● **Exercise**
Would you return exactly the lines from the top of the data below through the one containing "[168,149,252,171] webpack ->", leaving out the pictures?

● **Data for review**
+ + + + + + +

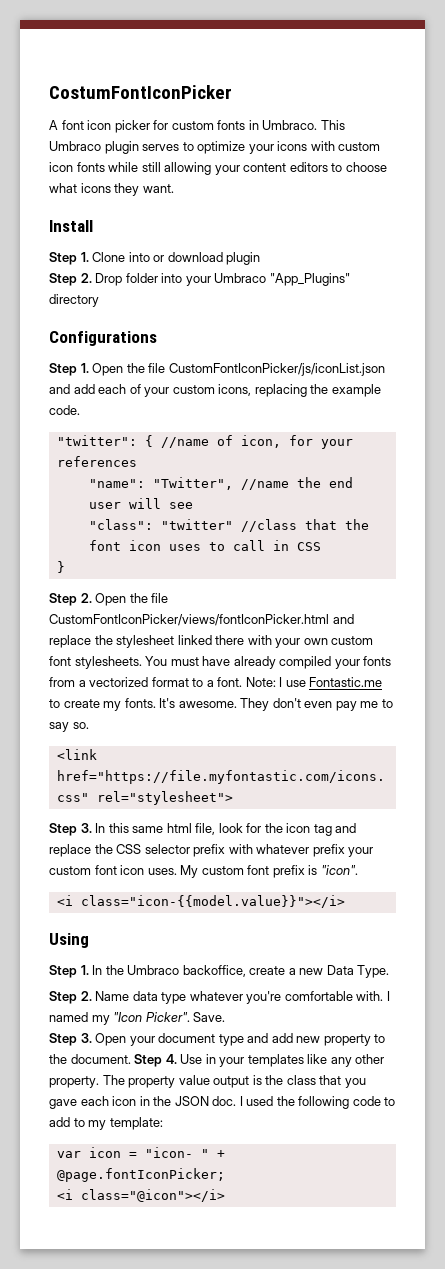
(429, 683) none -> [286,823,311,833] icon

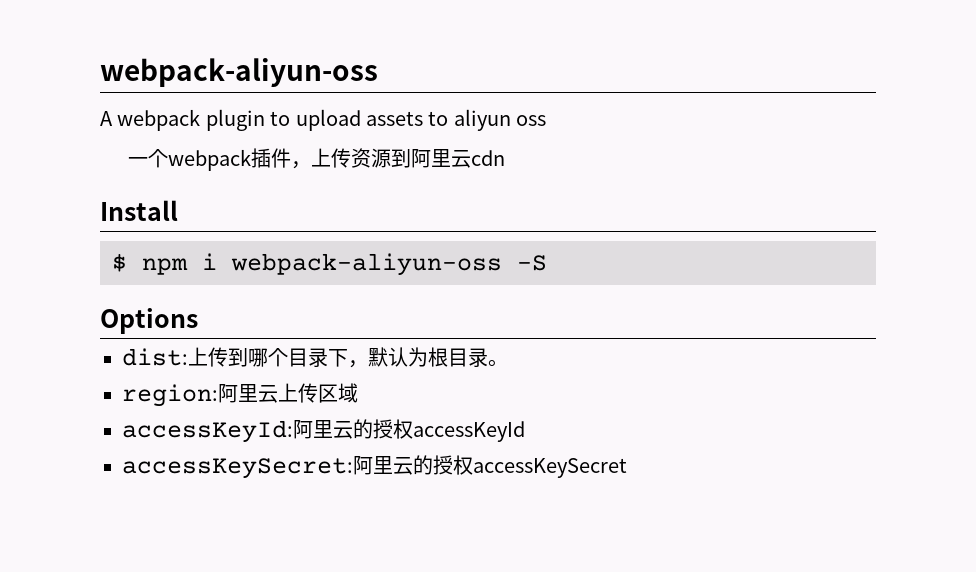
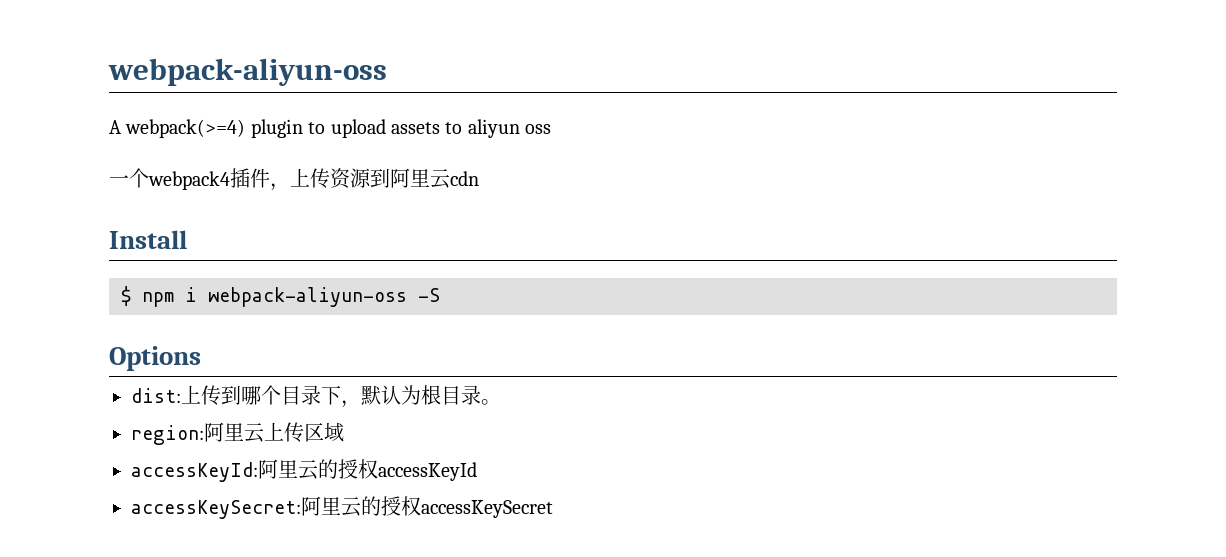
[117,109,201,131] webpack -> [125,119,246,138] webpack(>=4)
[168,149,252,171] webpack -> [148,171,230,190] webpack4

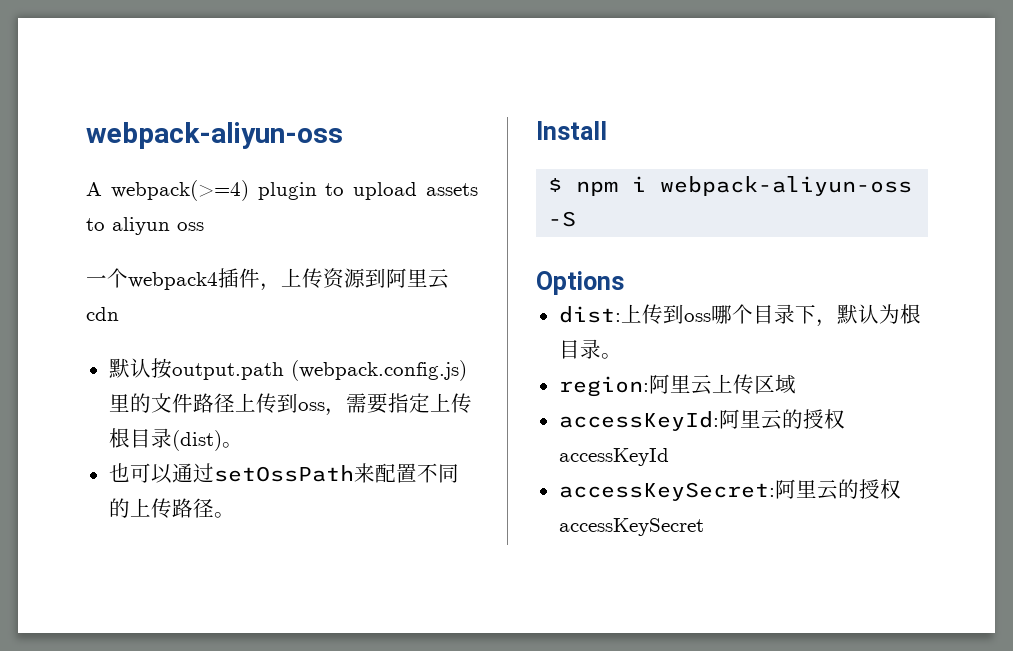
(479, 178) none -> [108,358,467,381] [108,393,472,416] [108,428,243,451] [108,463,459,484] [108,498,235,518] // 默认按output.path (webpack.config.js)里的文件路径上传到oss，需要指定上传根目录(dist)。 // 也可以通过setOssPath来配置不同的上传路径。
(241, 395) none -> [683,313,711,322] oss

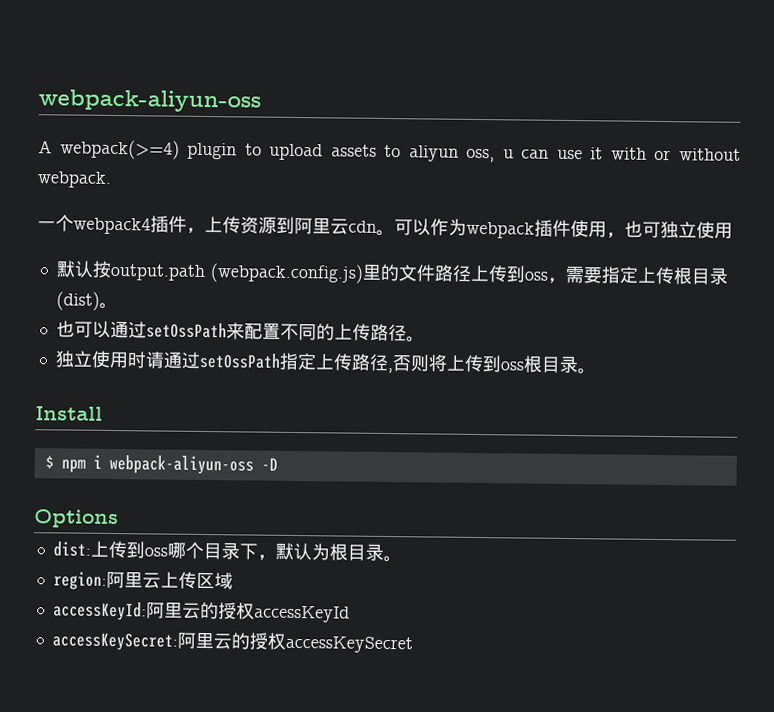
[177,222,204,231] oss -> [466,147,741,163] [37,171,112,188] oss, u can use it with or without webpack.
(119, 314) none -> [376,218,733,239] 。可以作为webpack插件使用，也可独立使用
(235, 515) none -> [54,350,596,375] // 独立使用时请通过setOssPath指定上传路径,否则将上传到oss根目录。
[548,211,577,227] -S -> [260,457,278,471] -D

+ + + + + + +

● **Reply to the task**
(429, 683) none -> [286,823,311,833] icon

[117,109,201,131] webpack -> [125,119,246,138] webpack(>=4)
[168,149,252,171] webpack -> [148,171,230,190] webpack4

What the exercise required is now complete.